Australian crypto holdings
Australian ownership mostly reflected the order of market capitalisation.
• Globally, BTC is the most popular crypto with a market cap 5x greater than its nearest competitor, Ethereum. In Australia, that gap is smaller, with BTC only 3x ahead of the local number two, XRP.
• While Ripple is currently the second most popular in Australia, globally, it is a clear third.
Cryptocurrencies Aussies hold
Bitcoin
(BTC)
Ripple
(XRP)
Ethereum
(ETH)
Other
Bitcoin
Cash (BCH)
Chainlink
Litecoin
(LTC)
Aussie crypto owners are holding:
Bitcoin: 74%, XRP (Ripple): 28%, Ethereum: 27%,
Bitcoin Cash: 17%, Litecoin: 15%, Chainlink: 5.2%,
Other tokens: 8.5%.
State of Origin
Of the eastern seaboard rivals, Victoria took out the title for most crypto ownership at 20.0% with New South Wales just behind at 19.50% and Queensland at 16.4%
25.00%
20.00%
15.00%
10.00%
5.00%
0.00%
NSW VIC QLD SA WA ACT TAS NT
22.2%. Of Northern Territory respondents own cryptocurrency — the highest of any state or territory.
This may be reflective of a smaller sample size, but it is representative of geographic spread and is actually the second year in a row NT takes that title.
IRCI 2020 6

------------------------------------------------------------

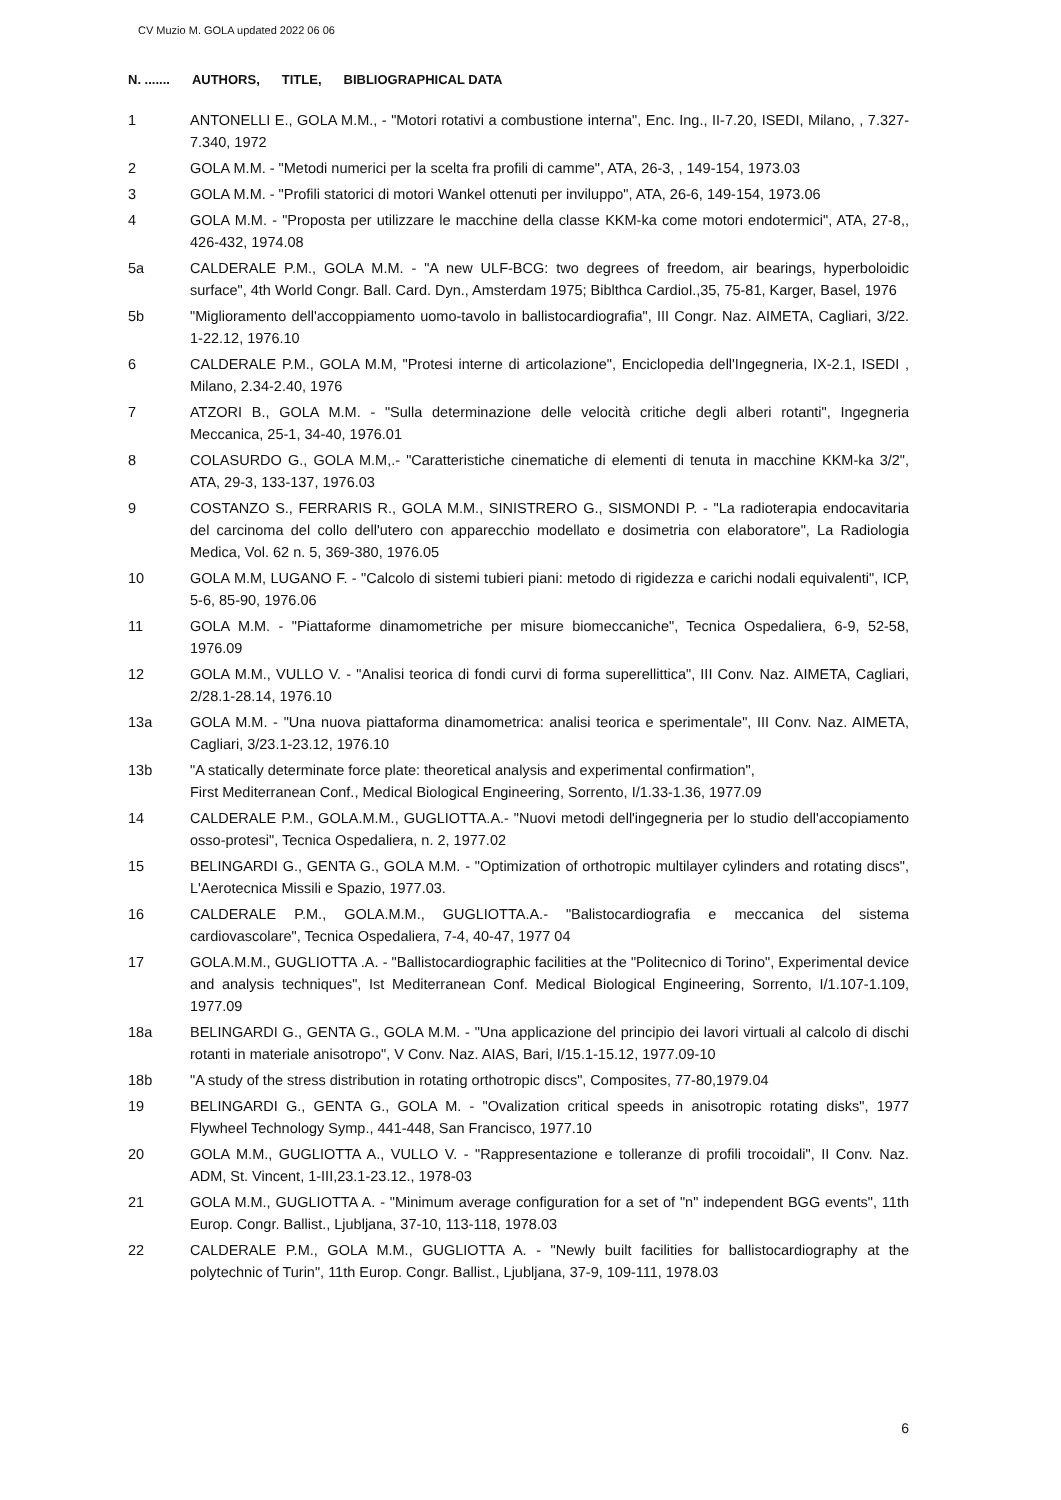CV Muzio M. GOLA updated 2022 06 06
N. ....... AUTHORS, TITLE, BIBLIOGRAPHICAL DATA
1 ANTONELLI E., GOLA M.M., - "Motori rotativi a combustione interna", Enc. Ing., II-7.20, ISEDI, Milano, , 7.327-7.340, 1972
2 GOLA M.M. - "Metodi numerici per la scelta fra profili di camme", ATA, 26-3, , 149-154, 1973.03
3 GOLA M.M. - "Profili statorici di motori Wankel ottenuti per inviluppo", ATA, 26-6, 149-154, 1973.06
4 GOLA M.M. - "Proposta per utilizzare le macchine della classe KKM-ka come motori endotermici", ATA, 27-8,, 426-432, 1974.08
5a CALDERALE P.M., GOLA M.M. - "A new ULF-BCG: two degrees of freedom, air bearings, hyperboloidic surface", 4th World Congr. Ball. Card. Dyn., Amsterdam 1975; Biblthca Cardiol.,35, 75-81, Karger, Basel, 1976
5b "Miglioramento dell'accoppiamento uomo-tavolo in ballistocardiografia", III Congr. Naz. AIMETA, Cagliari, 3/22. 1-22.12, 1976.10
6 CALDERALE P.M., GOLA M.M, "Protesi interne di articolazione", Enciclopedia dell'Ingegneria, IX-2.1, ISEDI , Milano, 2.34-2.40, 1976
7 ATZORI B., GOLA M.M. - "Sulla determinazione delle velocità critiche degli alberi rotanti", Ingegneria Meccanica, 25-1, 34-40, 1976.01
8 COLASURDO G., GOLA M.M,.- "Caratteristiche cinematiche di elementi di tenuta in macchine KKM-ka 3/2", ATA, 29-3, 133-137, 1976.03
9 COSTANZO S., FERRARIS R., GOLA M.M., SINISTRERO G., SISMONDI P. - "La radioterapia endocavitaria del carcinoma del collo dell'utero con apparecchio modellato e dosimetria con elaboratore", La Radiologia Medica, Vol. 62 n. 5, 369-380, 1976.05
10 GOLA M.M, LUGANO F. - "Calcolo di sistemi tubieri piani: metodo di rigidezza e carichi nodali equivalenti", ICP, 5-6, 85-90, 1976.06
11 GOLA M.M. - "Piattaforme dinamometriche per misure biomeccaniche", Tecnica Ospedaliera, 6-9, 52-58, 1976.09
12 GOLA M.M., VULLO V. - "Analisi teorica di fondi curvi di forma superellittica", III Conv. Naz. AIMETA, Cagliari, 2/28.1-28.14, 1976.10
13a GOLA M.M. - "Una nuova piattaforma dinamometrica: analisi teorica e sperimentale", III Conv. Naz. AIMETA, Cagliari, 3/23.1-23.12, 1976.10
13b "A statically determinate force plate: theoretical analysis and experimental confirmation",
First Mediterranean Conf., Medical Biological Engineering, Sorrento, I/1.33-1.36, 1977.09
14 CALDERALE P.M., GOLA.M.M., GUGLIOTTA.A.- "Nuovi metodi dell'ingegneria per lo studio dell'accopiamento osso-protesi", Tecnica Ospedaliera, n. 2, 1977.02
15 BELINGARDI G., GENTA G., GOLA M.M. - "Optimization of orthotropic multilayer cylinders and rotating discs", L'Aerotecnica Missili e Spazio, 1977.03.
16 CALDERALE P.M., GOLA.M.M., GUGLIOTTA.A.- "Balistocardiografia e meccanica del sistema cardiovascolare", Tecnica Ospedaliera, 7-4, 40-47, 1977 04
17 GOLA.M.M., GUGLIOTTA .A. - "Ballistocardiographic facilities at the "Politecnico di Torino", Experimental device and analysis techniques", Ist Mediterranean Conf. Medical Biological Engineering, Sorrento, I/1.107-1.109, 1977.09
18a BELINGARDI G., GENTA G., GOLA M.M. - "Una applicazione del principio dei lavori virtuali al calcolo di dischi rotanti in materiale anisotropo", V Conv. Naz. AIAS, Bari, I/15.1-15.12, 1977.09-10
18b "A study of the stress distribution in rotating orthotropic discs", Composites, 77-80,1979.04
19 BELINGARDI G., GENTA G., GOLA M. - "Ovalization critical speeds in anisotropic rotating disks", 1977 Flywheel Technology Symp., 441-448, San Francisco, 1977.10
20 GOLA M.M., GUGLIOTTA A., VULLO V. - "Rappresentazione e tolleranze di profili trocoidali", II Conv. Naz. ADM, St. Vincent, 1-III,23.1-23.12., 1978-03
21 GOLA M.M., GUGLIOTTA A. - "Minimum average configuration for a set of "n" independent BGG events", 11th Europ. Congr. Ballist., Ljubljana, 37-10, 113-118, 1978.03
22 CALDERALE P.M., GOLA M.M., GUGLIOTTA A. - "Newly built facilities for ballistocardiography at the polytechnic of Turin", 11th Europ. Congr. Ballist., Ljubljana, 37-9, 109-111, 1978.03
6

------------------------------------------------------------

# [Task directions]
Check each line of the data above for the string "with", and copy the ones that have it.

# [Solution below]
• Globally, BTC is the most popular crypto with a market cap 5x greater than its nearest competitor, Ethereum. In Australia, that gap is smaller, with BTC only 3x ahead of the local number two, XRP.
Of the eastern seaboard rivals, Victoria took out the title for most crypto ownership at 20.0% with New South Wales just behind at 19.50% and Queensland at 16.4%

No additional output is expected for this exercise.